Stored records
————————
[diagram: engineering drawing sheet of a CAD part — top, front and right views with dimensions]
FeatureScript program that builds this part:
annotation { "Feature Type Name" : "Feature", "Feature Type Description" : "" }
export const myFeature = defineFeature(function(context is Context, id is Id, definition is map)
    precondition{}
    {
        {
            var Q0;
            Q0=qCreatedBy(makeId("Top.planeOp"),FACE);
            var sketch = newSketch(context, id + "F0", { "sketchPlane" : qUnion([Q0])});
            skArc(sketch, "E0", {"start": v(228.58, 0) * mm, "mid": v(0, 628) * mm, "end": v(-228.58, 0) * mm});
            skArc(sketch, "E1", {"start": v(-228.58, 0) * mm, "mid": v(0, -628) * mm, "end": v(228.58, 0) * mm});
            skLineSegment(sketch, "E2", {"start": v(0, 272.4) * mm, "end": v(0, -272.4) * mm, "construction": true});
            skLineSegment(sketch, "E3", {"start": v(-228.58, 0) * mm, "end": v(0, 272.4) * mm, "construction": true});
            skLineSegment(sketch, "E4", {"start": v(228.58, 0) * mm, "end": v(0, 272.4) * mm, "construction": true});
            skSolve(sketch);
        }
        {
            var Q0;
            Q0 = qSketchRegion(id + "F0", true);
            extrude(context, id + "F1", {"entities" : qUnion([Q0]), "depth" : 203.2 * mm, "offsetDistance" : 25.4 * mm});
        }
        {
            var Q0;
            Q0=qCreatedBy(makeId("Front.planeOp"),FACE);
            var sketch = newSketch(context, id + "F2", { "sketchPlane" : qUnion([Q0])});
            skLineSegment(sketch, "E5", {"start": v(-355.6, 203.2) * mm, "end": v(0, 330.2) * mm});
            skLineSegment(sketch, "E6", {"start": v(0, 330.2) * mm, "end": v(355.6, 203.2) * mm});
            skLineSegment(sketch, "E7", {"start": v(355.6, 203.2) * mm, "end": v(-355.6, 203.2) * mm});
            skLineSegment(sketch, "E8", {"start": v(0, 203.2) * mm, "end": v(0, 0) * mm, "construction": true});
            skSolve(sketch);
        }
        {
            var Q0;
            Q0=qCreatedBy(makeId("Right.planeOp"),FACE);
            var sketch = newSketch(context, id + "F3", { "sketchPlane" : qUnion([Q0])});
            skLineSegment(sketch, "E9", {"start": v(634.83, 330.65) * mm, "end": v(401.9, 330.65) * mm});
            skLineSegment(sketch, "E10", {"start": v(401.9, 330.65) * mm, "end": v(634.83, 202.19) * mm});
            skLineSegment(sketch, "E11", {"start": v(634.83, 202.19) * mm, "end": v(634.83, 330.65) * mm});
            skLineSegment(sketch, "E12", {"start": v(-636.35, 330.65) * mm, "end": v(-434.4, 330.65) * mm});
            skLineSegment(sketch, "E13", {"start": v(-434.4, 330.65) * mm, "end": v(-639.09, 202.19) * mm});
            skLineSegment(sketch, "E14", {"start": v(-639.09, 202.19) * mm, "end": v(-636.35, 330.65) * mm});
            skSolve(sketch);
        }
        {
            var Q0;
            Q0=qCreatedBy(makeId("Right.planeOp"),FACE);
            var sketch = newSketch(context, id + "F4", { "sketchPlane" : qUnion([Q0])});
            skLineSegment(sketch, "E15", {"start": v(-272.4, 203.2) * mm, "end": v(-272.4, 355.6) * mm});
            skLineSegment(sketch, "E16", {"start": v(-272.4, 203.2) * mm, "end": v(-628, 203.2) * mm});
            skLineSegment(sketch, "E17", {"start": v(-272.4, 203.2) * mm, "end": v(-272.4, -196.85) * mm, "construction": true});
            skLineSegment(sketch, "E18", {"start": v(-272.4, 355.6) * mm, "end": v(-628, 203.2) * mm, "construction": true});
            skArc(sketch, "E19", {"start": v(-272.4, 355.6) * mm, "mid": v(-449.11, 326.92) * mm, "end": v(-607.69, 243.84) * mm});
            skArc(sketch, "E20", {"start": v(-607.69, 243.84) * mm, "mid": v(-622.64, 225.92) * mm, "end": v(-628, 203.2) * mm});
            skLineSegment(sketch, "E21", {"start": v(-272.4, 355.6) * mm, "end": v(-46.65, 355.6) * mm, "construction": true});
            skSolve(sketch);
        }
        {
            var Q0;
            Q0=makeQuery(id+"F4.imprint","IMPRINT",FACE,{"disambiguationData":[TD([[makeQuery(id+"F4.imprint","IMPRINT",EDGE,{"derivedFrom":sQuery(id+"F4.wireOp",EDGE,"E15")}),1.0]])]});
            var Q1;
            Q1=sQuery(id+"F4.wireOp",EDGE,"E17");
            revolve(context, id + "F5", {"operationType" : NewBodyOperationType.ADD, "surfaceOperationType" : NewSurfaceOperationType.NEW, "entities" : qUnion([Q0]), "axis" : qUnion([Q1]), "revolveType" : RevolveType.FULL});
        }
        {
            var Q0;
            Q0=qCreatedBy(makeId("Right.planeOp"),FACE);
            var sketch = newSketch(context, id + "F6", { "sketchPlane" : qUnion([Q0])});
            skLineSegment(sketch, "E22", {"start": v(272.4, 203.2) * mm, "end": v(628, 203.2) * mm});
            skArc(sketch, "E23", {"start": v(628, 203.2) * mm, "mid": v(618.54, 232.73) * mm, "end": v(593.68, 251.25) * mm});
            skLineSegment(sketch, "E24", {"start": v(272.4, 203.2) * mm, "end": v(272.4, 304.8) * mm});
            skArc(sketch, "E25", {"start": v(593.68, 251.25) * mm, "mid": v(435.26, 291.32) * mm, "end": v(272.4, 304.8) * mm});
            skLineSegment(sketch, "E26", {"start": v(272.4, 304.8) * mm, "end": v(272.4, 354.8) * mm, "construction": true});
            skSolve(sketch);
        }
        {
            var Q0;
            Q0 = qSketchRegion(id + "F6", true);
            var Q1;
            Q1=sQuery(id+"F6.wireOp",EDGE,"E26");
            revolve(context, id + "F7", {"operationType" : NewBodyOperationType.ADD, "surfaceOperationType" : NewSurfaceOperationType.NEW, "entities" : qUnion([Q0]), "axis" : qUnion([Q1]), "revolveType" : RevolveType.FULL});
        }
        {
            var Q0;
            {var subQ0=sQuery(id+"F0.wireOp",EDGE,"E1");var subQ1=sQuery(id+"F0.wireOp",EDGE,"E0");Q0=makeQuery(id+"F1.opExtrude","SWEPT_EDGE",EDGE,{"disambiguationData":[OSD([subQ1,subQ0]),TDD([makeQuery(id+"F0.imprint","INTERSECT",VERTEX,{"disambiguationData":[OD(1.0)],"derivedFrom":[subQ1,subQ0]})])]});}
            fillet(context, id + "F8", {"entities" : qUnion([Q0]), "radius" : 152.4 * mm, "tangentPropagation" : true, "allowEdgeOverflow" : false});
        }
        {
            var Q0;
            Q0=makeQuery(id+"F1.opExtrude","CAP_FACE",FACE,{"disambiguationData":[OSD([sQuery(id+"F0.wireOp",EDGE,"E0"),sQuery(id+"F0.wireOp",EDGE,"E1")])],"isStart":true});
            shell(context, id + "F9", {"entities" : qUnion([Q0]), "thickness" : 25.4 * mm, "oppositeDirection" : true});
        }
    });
————————
**GOAL**
How many lines in the records contain the string "NewBodyOperationType"? Reply with only the number.

**RESPONSE TO THE TASK**
2